Emmanuel Ukala (SAN), representing Austin Nwachukwu and two others, asked for 15 days to file a reply, citing the need to obtain records from the Court of Appeal. The Supreme Court directed all nine respondents to file replies within five days each.

The second appeal involves the Turaki-led group versus former Jigawa State Governor Sule Lamido and others. Lamido had gone to court to challenge his exclusion from the national chairmanship race, leading Federal High Court Judge Peter Lifu to halt the convention. Lower courts have consistently ruled against the Turaki faction, nullifying the convention, barring INEC from recognising its outcomes, and restricting access to the party's national secretariat. The Turaki group argues the matter concerns internal party affairs, which it claims are not subject to judicial intervention, and that due process was observed.

💡 NaijaBuzz Take

The Turaki-led PDP faction's push for a Supreme Court verdict by April 2026 exposes the extent to which legal timelines are being manipulated to influence political outcomes, with Justice Lawal Garba's panel accommodating compressed procedures that mirror election deadlines rather than judicial norms.
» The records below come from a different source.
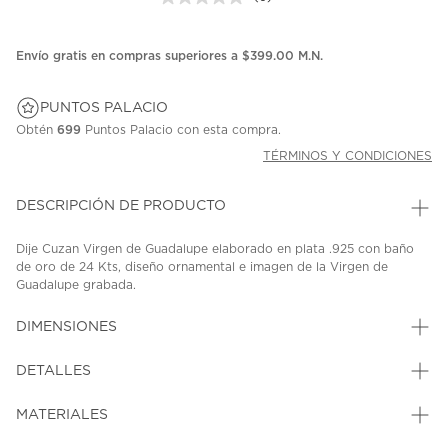
Sin
puntuación.
Enlace
en
Envío gratis en compras superiores a $399.00 M.N.
la
misma
página.
PUNTOS PALACIO
Obtén
699
Puntos Palacio con esta compra.
TÉRMINOS Y CONDICIONES
DESCRIPCIÓN DE PRODUCTO
Dije Cuzan Virgen de Guadalupe elaborado en plata .925 con baño
de oro de 24 Kts, diseño ornamental e imagen de la Virgen de
Guadalupe grabada.
SKU: 37290318
MODEL: MZ0151D1C
DIMENSIONES
DETALLES
MATERIALES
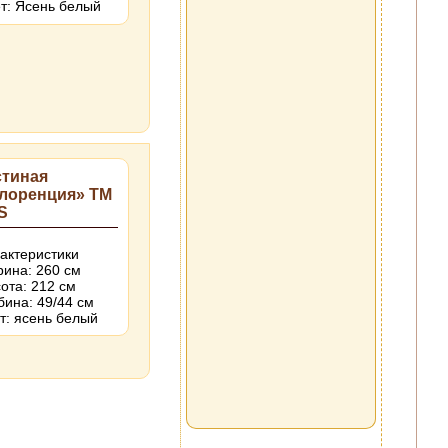
т: Ясень белый
стиная
лоренция» ТМ
S
актеристики
ина: 260 см
ота: 212 см
бина: 49/44 см
т: ясень белый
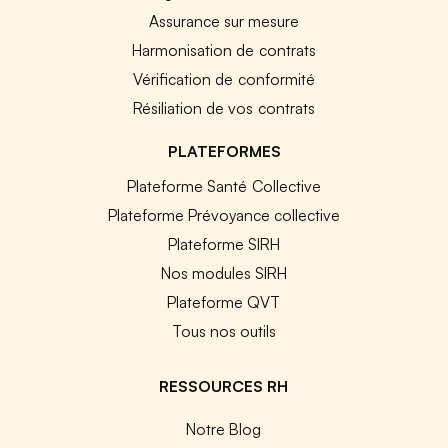
Assurance sur mesure
Harmonisation de contrats
Vérification de conformité
Résiliation de vos contrats
PLATEFORMES
Plateforme Santé Collective
Plateforme Prévoyance collective
Plateforme SIRH
Nos modules SIRH
Plateforme QVT
Tous nos outils
RESSOURCES RH
Notre Blog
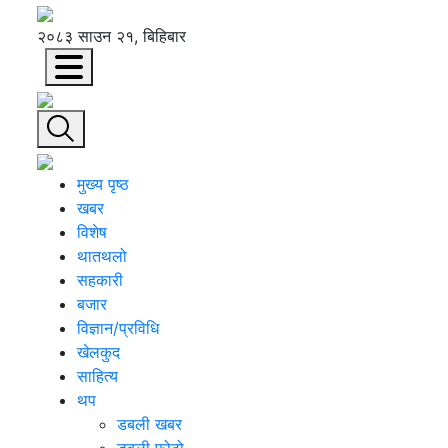
२०८३ साउन २१, बिहिबार
मुख्य पृष्ठ
खबर
विशेष
थातथलो
सहकारी
बजार
विज्ञान/प्रविधि
खेलकुद
साहित्य
थप
डबली खबर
This case is less about procedural breaches than about control of a weakened party's machinery ahead of 2027, with Turaki's group invoking "internal party affairs" only after successive court losses. The irony is stark: the same leaders who once welcomed judicial intervention in party crises now claim courts should stay out, revealing a selective respect for institutional processes.

For ordinary PDP members and voters, the protracted legal battle deepens uncertainty about the party's credibility and readiness for elections. As national officers remain in legal limbo, grassroots activists and aspirants are left without a functioning structure to mobilise or contest under.

This pattern of dragging party disputes through overlapping court rulings until election timelines force resolutions has become a standard playbook in Nigerian politics, turning justice into a tactical tool rather than a path to clarity.